During the storm that I was in, the scripture in James 1:4 stood out to me. I wrote the verse largely on my bathroom mirror with a dry erase marker, so I had to see it every day:
“Perseverance must finish its work so that you may be mature and complete, not lacking anything.”
The Message paraphrase says it like this:
“So don’t try to get out of anything prematurely. Let it do its work so you become mature and well-developed, not deficient in any way.”
I perceived Jesus was saying this to me: “I’m here. I sent you to this place. This season. You are being trained to trust Me. I know you’re scared. But I am with you. And you will look back on this season well-developed, mature and stronger in your faith in Me than before.”
Then I started thinking about Peter and his response to Jesus in that story. He walked on the water and then nearly drowned in doubt. When we start to see Jesus in our circumstances, we have a choice: To trust Him or to take matters into our own hands. Do you ever wonder why Peter got out of the boat? His very question was, “If it’s you, call me to you.” Jesus had just revealed Himself, but Peter wanted more proof!
And Jesus met him there in his doubt. He invited Peter to walk on water. He could have said, Don’t you believe me? I just told you who I am and that I am here and you don’t need to be afraid of this storm. But instead He meets Peter where He is and shows Himself to Peter in a way that would not only encourage Peter’s faith to mature, but to encourage all believers who would someday read this story and relate to the scene.
So is maturing you what God is doing through these waves of adversity?
If you look at other verses on maturity in Scripture, you will see verses like these:
Hebrews 12:11, “It is the well-trained who find themselves mature in their relationship with God.”
I am beginning to truly understand and experience that with training comes the pain of endurance—storms of all kinds that Jesus leads me into. I can’t think of an example where training of any kind does not involve something hard.
If it’s physical training, it is a building up of muscle and stamina and great determination, which initially is so hard that I am tempted to quit before I start. But then I start to see the results of better health and energy, and it was worth the perseverance.
If it is job training, it is a time of learning cultures and structures, methods and skills and, for me, it feels like drinking from the firehose in the beginning. But after a while, I start to see the hard work pay off, and I feel empowered from the new challenges and the fruit of my labor.

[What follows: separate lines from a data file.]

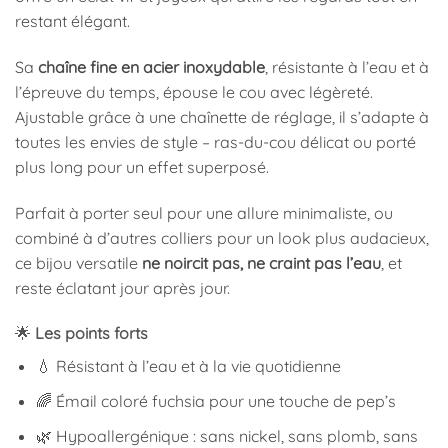
restant élégant.
Sa
chaîne fine en acier inoxydable
, résistante à l’eau et à
l’épreuve du temps, épouse le cou avec légèreté.
Ajustable grâce à une chaînette de réglage, il s’adapte à
toutes les envies de style – ras-du-cou délicat ou porté
plus long pour un effet superposé.
Parfait à porter seul pour une allure minimaliste, ou
combiné à d’autres colliers pour un look plus audacieux,
ce bijou versatile
ne noircit pas, ne craint pas l’eau
, et
reste éclatant jour après jour.
🌟
Les points forts
💧 Résistant à l’eau et à la vie quotidienne
🌈 Émail coloré fuchsia pour une touche de pep’s
🌿 Hypoallergénique : sans nickel, sans plomb, sans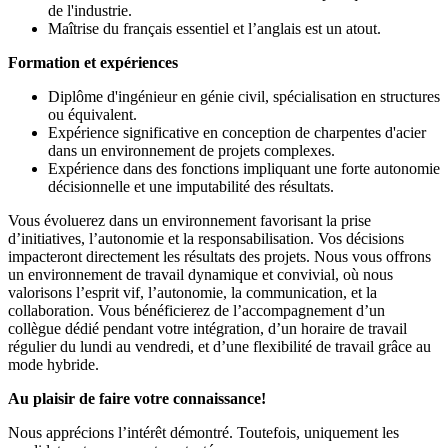
de l'industrie.
Maîtrise du français essentiel et l’anglais est un atout.
Formation et expériences
Diplôme d'ingénieur en génie civil, spécialisation en structures
ou équivalent.
Expérience significative en conception de charpentes d'acier
dans un environnement de projets complexes.
Expérience dans des fonctions impliquant une forte autonomie
décisionnelle et une imputabilité des résultats.
Vous évoluerez dans un environnement favorisant la prise
d’initiatives, l’autonomie et la responsabilisation. Vos décisions
impacteront directement les résultats des projets. Nous vous offrons
un environnement de travail dynamique et convivial, où nous
valorisons l’esprit vif, l’autonomie, la communication, et la
collaboration. Vous bénéficierez de l’accompagnement d’un
collègue dédié pendant votre intégration, d’un horaire de travail
régulier du lundi au vendredi, et d’une flexibilité de travail grâce au
mode hybride.
Au plaisir de faire votre connaissance!
Nous apprécions l’intérêt démontré. Toutefois, uniquement les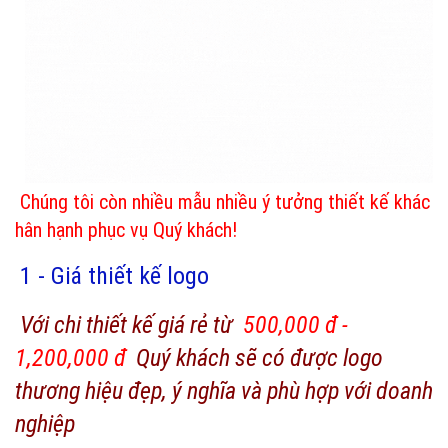
Chúng tôi còn nhiều mẫu nhiều ý tưởng thiết kế khác
hân hạnh phục vụ Quý khách!
1 - Giá thiết kế logo
Với chi thiết kế giá rẻ từ
500,000 đ -
1,200,000 đ
Quý khách sẽ có được logo
thương hiệu đẹp, ý nghĩa và phù hợp với doanh
nghiệp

I find if it is spiritual training, it is the knowledge and discernment to see my circumstances as a storm to be conquered and not a place to die. A valley to cross through in order to reach the mountain. A growth spurt for my soul, if I can push through the pain through prayer. To trust that His peace surpasses all understanding, if I will let it.

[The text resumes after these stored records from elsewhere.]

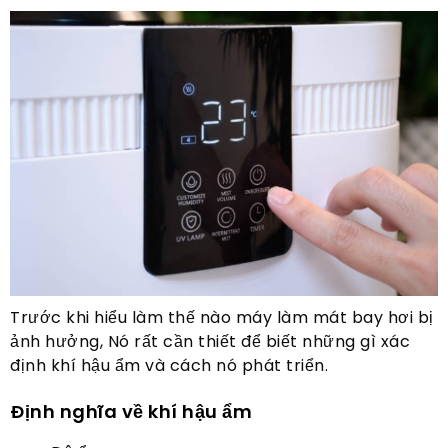
Trước khi hiểu làm thế nào máy làm mát bay hơi bị
ảnh hưởng, Nó rất cần thiết để biết những gì xác
định khí hậu ẩm và cách nó phát triển.
Định nghĩa về khí hậu ẩm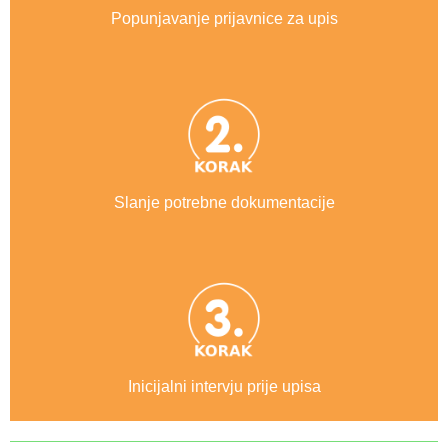
Popunjavanje prijavnice za upis
Slanje potrebne dokumentacije
Inicijalni intervju prije upisa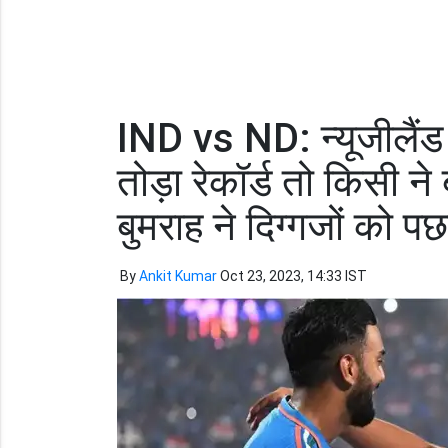
IND vs ND: न्यूजीलैंड 
तोड़ा रेकॉर्ड तो किसी 
बुमराह ने दिग्गजों को पछ
By
Ankit Kumar
Oct 23, 2023, 14:33 IST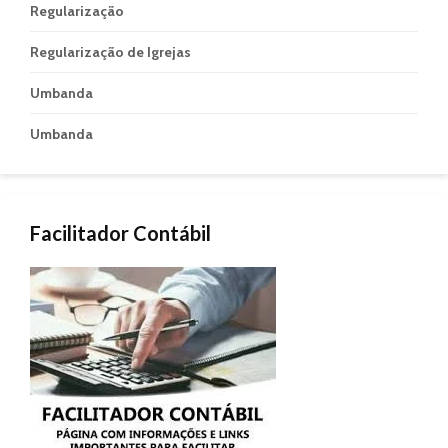
Regularização
Regularização de Igrejas
Umbanda
Umbanda
Facilitador Contábil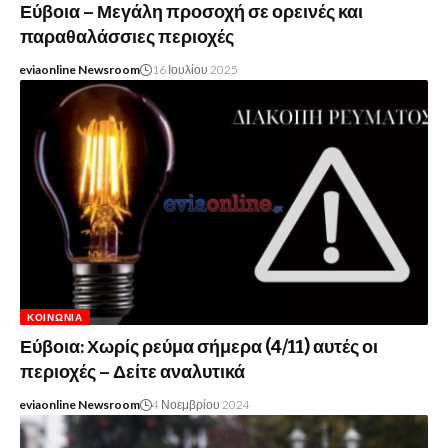
Εύβοια – Μεγάλη προσοχή σε ορεινές και
παραθαλάσσιες περιοχές
eviaonline Newsroom
16 Ιουλίου 2025
ΚΟΙΝΩΝΊΑ
Εύβοια: Χωρίς ρεύμα σήμερα (4/11) αυτές οι
περιοχές – Δείτε αναλυτικά
eviaonline Newsroom
4 Νοεμβρίου 2024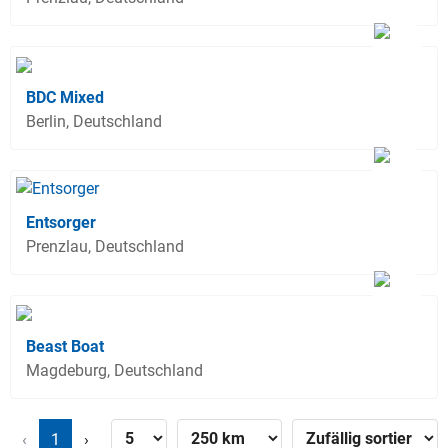
BDC Mixed
Berlin, Deutschland
Entsorger
Prenzlau, Deutschland
Beast Boat
Magdeburg, Deutschland
‹
1
›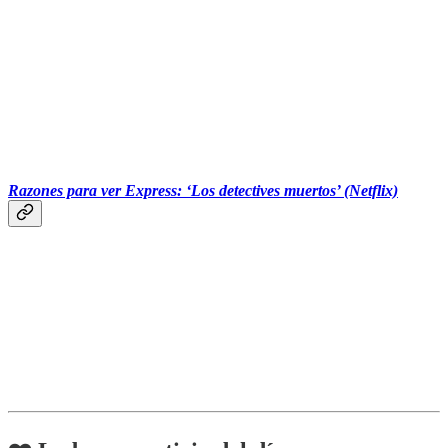
‎‎‎ ‎‎‎ ‎‎‎ ‎‎‎‎‎‎‎‎‎ ‎‎‎ ‎‎‎
Razones para ver Express: ‘Los detectives muertos’ (Netflix)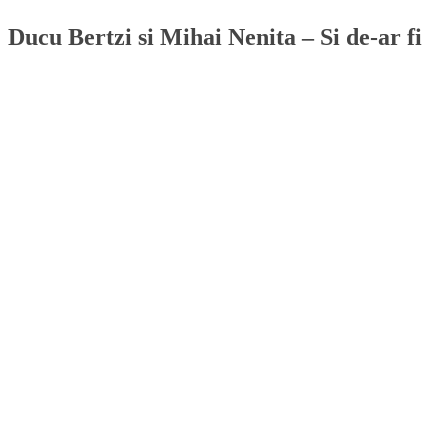
Ducu Bertzi si Mihai Nenita – Si de-ar fi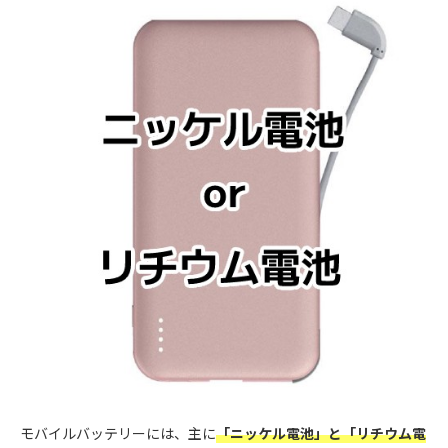
モバイルバッテリーには、主に
「ニッケル電池」と「リチウム電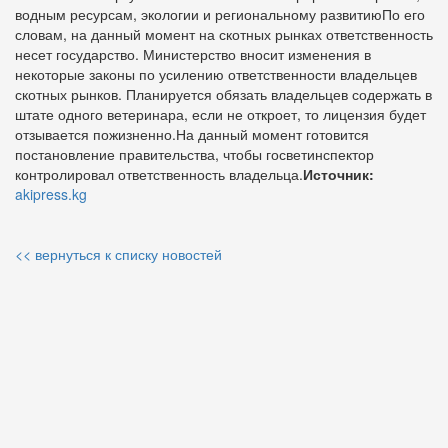
водным ресурсам, экологии и региональному развитиюПо его
словам, на данный момент на скотных рынках ответственность
несет государство. Министерство вносит изменения в
некоторые законы по усилению ответственности владельцев
скотных рынков. Планируется обязать владельцев содержать в
штате одного ветеринара, если не откроет, то лицензия будет
отзывается пожизненно.На данный момент готовится
постановление правительства, чтобы госветинспектор
контролировал ответственность владельца.
Источник:
akipress.kg
<< вернуться к списку новостей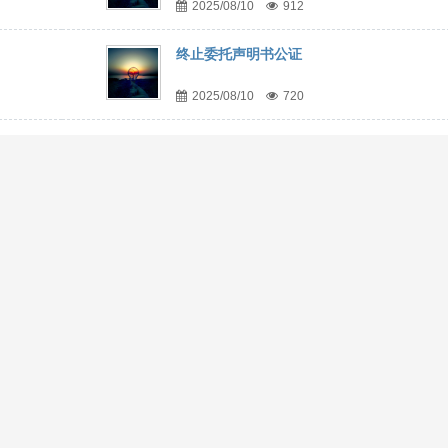
2025/08/10
912
终止委托声明书公证
2025/08/10
720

Jesus pushed those disciples into that storm. And then He met them there. And He encountered Peter in a new way.
I think the maturity of our faith journey looks a lot like this, when we may not recognize Jesus, and instead we fear what He is up to. If we truly know Him, we should be in anticipation that He is always here, and He is going to calm us even if He doesn’t calm our surroundings.
The storms are making us more like Him. He makes us go and then He meets us there, and He encourages our feeble, but ever-growing progress in trusting Him.